Bad RFP or Bad Contractor
I’ll be clear, I respond to many RFPs with “Google-like” features but I try and set expectations and constraints on what it can do. But the expectation of “just like Google” is whose fault? One could say the RFP writer doesn’t understand what the statement means. But at the same time, it is contractors who love to throw out buzzwords such as “big data”, “cloud ready” and “responsive design” that ultimately should be blamed. Software vendors routinely oversell their software and leave their users unhappy. Contractors do this as well and it hurts long term relationships with their clients.
Simple Always Wins
I keep telling myself for each proposal I submit, simple always wins. Simple isn’t claiming that something is “Google-like”. Simple is spelling out what it means to be such a thing. When we rely on buzzwords to describe what we do, or what our product does, or even our job titles; it obscures why we do what we do.

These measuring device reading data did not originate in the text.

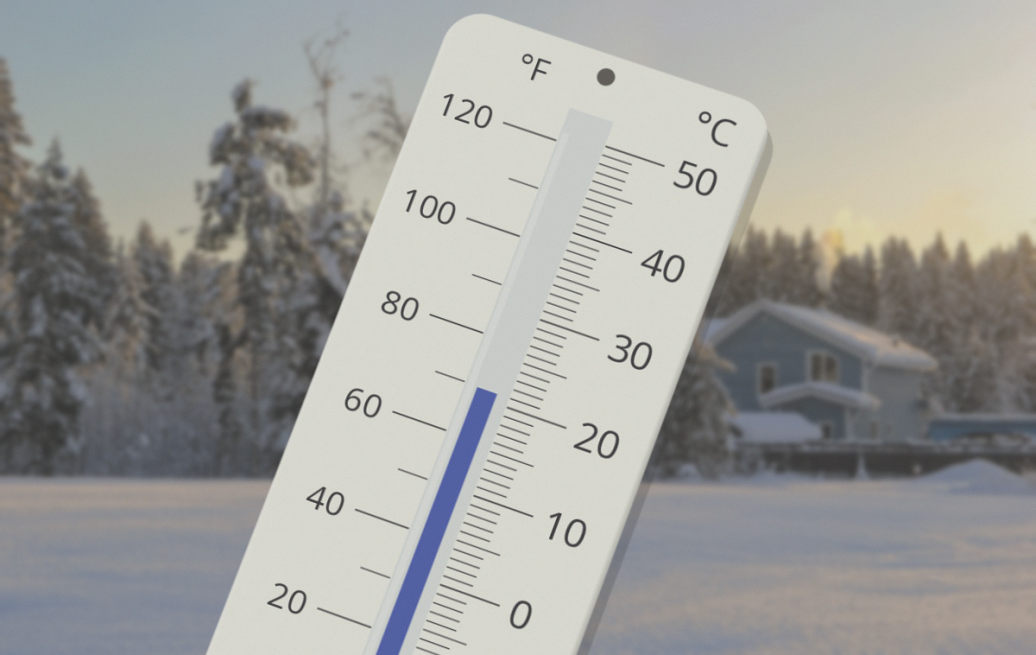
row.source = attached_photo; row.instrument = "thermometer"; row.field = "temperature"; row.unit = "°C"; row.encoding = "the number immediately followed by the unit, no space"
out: 21°C
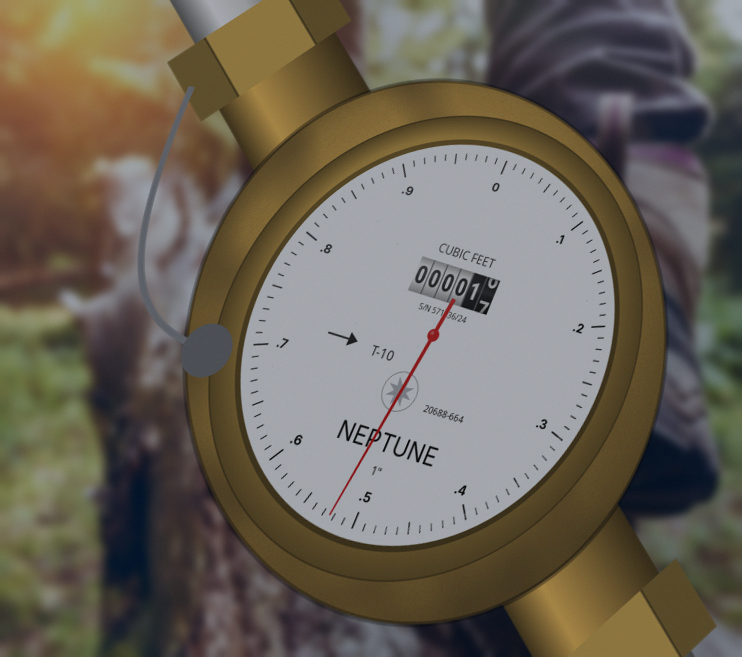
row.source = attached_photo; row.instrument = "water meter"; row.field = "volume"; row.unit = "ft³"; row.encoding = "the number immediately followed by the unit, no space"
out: 16.52ft³
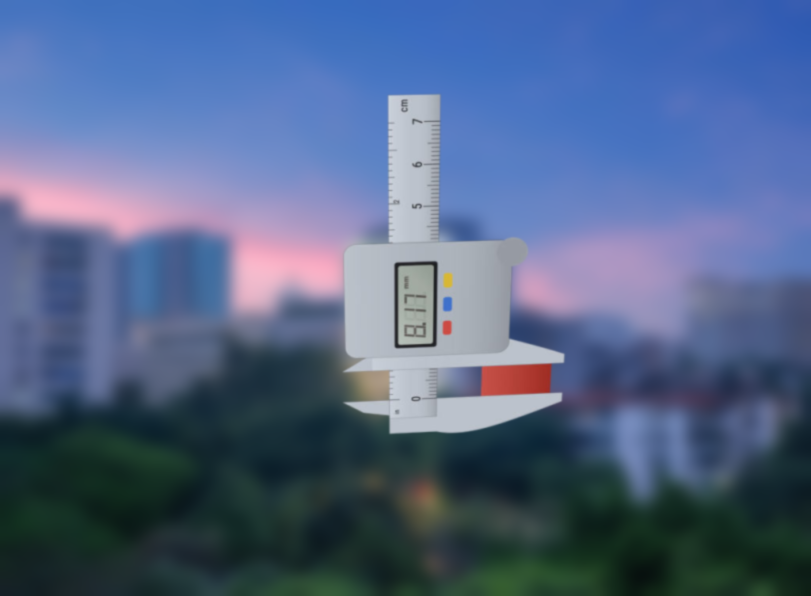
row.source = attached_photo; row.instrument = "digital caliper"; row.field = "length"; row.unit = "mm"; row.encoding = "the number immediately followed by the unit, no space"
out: 8.17mm
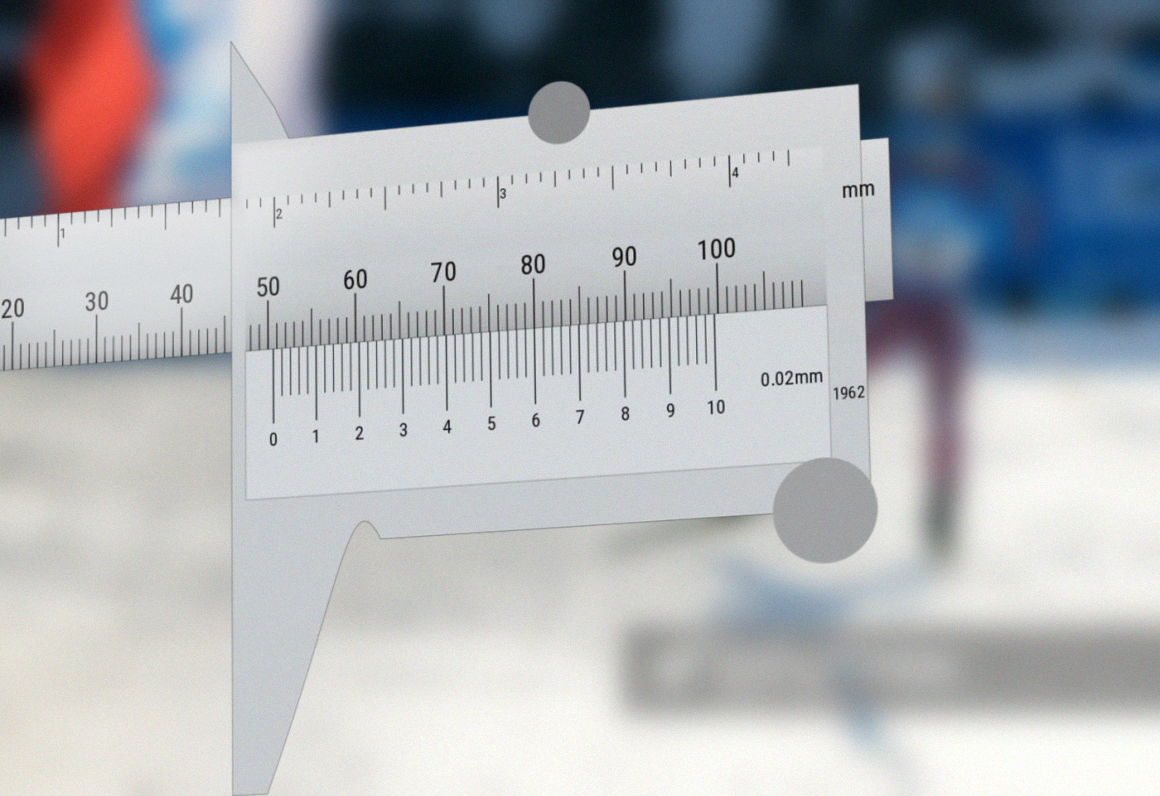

A simple road map as to what your solutions requires for the RFP goes miles beyond a confusing, copy and paste RFP that contradicts itself on every page. For contractors, delivering a simple road map as to what your solution does helps just as much. We all see great presentations and proposals every day. They all have one thing in common. Clear, concise recognition of the problem and then a solution that is easily understood and actionable. I can only hope that I accomplish that every time.